The world’s largest green turtle rookery has been discovered moving off the coast of Raine Island, a 32-hectare vegetated coral cay off the coast of north-eastern Australia, with an estimated 64,000 endangered green turtles.
The stunning drone footage was shot in 2019 as part of the Raine Island Recovery Project, which attempts to save the lonely coral cay. Green turtle (Chelonia mydas) populations that use the region to spawn have been declining owing to habitat degradation and overfishing, and the IUCN Red List now lists them as endangered.
Scientists on the island are hard at work restoring nesting beaches and erecting fencing to protect the 60,000+ female green turtles that come to lay eggs here every year in one of the world’s “biggest animal migrations.”
“These remarkable drone photographs are helping to chronicle the greatest turtle populations seen since we launched the Raine Island Recovery Project,” said Great Barrier Reef Foundation Managing Director Anna Marsden.

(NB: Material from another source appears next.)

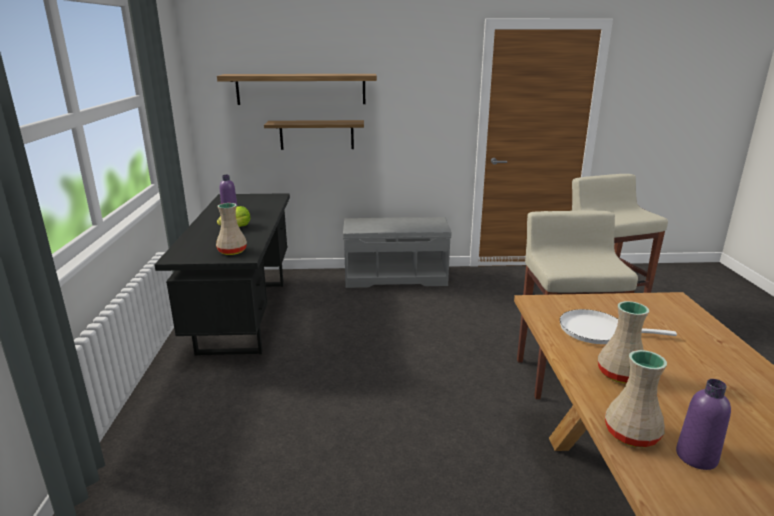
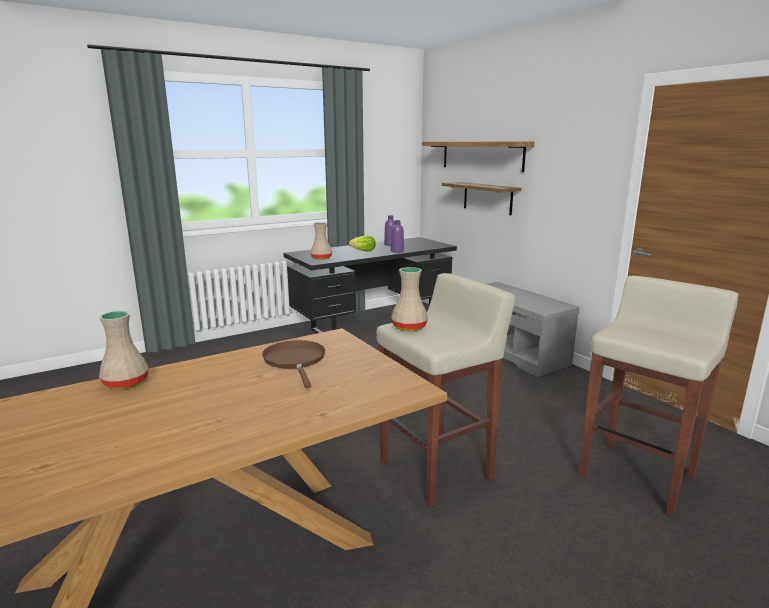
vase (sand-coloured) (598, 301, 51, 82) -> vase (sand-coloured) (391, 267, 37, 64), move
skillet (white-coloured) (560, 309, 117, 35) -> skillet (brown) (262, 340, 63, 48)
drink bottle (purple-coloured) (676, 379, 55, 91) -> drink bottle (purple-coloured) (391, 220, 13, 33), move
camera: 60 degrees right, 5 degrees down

Since 1984, scientists have been painting hundreds of green turtles before visually counting individual animals and estimating their numbers on Raine Island — a tough and time-consuming process.
“In the past, when green turtles were breeding on the beach, previous population census methods entailed painting a white stripe along their shells. The paint is non-toxic and washes off in a few days, according to Queensland Department of Environment and Science spokesperson Dr Andrew Dunstan. “We next counted painted and non-painted turtles from a small boat, but eyes are drawn to a turtle with a brilliant white stripe considerably more than an unpainted turtle, resulting in biased counts and lower accuracy.”
Another excellent video illustrating the counting approach can be found here.
Surface observers “consistently reported larger proportions of marked turtles” than either the drone or the underwater approach, resulting in higher population estimates that might have biased conservation efforts, according to the researchers.
However, this is no longer the case. As science and technology collide on the Great Barrier Reef, the Raine Island Recovery Project has already recorded a 100 percent rise in hatchling rates.
Another incredible video of nesting turtles may be seen here.
Raine Island is also home to the oldest European building in tropical Australia, a stone beacon erected in 1844, which is a significant environmental symbol that is completely off-limits to the public. Let’s hope it continues to be thus.